ERO’s overarching question for an early childhood education review is ‘How well placed is this service to promote positive learning outcomes for children?’ ERO focuses on the following factors as described in the bicultural framework Ngā Pou Here:

Pou Whakahaere – how the service determines its vision, philosophy and direction to ensure positive outcomes for children

Pou Ārahi – how leadership is enacted to enhance positive outcomes for children

Mātauranga – whose knowledge is valued and how the curriculum is designed to achieve positive outcomes for children

Tikanga whakaako – how approaches to teaching and learning respond to diversity and support positive outcomes for children.

Within these areas ERO considers the effectiveness of arotake – self review and of whanaungatanga – partnerships with parents and whānau.

ERO evaluates how well placed a service is to sustain good practice and make ongoing improvements for the benefit of all children at the service.

A focus for the government is that all children, especially priority learners, have an opportunity to benefit from quality early childhood education. ERO will report on how well each service promotes positive outcomes for all children, with a focus on children who are Māori, Pacific, have diverse needs, and are up to the age of two.

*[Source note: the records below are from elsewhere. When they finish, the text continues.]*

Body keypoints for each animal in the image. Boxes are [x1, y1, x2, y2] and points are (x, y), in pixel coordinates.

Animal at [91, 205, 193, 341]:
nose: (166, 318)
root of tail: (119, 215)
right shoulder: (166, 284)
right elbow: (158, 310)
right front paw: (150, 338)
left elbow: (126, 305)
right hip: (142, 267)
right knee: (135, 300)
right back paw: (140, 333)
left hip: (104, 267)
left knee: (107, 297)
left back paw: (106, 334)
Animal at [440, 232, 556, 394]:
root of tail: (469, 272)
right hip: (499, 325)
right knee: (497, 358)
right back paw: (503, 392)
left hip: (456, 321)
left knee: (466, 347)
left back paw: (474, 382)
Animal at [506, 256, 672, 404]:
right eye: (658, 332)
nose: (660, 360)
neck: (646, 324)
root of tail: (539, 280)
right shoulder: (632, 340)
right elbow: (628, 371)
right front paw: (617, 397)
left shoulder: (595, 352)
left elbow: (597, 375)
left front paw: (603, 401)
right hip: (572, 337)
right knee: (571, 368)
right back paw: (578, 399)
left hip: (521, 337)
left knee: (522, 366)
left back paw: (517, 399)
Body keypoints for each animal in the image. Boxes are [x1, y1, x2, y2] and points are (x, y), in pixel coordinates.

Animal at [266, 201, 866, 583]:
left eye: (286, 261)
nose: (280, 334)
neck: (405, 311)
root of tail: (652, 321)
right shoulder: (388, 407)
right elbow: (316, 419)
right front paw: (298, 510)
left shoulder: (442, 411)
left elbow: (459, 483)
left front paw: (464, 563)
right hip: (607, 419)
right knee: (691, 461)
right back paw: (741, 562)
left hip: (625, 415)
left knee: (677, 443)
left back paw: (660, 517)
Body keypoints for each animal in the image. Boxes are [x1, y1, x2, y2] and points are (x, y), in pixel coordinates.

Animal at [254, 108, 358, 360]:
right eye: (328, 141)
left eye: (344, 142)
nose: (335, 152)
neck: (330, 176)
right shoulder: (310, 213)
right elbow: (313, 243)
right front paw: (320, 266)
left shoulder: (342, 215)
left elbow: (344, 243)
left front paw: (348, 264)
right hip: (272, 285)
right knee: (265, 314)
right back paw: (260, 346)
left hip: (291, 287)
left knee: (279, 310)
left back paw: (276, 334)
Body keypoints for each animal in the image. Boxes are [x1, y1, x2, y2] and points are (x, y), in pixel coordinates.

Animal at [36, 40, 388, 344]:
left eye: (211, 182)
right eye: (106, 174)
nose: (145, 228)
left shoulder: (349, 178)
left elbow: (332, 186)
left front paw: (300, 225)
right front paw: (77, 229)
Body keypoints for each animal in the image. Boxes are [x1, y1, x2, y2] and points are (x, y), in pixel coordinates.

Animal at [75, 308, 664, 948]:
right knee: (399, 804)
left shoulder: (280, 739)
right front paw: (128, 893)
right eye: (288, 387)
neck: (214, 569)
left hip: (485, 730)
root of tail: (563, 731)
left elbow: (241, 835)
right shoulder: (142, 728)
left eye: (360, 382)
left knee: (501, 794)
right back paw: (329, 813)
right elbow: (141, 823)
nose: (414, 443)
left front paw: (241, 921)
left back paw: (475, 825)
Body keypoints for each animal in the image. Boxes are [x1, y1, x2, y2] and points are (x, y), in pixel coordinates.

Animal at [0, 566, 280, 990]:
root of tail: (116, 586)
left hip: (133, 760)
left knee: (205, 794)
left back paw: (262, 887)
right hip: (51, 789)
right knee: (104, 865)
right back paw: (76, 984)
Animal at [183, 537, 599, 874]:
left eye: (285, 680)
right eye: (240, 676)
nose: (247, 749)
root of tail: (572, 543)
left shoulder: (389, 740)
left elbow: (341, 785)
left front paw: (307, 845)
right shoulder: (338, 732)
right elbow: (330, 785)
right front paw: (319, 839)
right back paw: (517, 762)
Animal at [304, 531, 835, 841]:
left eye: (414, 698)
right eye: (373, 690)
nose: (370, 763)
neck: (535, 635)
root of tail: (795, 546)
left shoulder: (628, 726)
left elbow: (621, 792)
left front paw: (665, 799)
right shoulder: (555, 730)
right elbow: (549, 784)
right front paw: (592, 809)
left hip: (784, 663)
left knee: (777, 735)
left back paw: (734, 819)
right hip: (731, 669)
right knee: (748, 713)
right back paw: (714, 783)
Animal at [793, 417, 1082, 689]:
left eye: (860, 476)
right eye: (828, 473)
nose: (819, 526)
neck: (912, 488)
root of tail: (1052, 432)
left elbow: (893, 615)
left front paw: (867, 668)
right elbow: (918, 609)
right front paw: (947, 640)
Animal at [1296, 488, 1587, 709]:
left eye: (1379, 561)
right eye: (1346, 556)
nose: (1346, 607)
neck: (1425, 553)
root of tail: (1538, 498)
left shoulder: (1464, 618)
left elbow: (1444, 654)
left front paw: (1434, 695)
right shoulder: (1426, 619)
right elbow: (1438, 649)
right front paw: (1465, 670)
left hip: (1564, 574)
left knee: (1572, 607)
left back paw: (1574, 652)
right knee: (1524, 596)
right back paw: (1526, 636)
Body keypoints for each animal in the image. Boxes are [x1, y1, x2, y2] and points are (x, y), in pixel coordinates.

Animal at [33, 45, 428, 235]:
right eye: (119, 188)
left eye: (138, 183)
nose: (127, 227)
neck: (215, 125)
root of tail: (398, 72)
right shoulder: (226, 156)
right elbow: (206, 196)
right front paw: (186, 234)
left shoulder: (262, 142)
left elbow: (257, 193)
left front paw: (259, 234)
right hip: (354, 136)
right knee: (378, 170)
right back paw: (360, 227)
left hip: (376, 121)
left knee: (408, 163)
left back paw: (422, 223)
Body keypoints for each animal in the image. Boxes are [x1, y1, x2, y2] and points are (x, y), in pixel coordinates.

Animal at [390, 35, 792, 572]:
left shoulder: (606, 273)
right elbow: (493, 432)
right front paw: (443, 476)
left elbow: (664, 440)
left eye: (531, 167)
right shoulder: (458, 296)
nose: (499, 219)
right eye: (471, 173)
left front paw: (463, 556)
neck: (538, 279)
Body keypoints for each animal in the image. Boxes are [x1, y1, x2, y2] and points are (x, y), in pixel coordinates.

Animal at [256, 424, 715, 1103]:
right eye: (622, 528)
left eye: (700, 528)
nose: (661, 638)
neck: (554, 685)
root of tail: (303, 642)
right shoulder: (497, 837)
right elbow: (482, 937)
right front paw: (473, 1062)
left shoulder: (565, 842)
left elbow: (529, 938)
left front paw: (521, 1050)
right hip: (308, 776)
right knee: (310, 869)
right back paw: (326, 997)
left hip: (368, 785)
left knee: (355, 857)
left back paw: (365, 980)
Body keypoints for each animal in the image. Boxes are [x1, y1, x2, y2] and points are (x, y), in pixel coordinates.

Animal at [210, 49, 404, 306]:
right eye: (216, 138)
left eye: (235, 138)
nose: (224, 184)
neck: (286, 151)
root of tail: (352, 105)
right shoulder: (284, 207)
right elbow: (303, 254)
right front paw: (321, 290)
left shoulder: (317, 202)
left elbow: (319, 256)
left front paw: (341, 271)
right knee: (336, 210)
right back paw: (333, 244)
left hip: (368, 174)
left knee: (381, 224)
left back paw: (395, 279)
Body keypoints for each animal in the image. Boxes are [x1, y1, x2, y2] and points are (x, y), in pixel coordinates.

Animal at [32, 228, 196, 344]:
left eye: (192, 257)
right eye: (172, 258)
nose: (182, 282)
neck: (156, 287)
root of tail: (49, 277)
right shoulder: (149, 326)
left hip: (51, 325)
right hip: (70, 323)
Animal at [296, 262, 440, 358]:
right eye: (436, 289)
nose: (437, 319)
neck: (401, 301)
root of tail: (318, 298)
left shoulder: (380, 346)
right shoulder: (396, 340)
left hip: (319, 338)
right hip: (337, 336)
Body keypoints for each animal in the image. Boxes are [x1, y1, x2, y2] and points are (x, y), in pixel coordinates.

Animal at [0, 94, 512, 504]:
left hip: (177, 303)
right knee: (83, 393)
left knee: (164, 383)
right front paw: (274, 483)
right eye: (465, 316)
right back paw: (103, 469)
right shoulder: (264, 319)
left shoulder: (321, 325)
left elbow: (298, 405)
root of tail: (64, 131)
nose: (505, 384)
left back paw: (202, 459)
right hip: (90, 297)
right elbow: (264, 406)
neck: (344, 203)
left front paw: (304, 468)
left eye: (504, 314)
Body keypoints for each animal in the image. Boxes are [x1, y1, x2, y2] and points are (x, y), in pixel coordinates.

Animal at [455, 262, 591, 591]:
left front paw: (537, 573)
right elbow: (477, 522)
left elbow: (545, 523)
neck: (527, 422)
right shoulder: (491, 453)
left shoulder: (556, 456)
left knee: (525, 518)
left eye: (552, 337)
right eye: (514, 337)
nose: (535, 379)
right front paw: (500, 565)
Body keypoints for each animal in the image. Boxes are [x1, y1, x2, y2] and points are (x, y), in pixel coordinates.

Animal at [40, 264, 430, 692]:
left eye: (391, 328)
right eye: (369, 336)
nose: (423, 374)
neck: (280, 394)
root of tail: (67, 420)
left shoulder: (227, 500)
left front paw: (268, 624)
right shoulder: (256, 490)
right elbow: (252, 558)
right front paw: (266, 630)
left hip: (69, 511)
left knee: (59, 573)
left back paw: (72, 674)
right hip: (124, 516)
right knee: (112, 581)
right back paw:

For more information about the framework and Ngā Pou Here refer to ERO’s Approach to Review in Early Childhood Services.

ERO’s Overall Judgement

The overall judgement that ERO makes will depend on how well the service promotes positive learning outcomes for children. The categories are:

  • Very well placed

  • Well placed

  • Requires further development

  • Not well placed

ERO has developed criteria for each category. These are available on ERO’s website.

Review Coverage

ERO reviews are tailored to each service’s context and performance, within the overarching review framework. The aim is to provide information on aspects that are central to positive outcomes for children and useful to the service.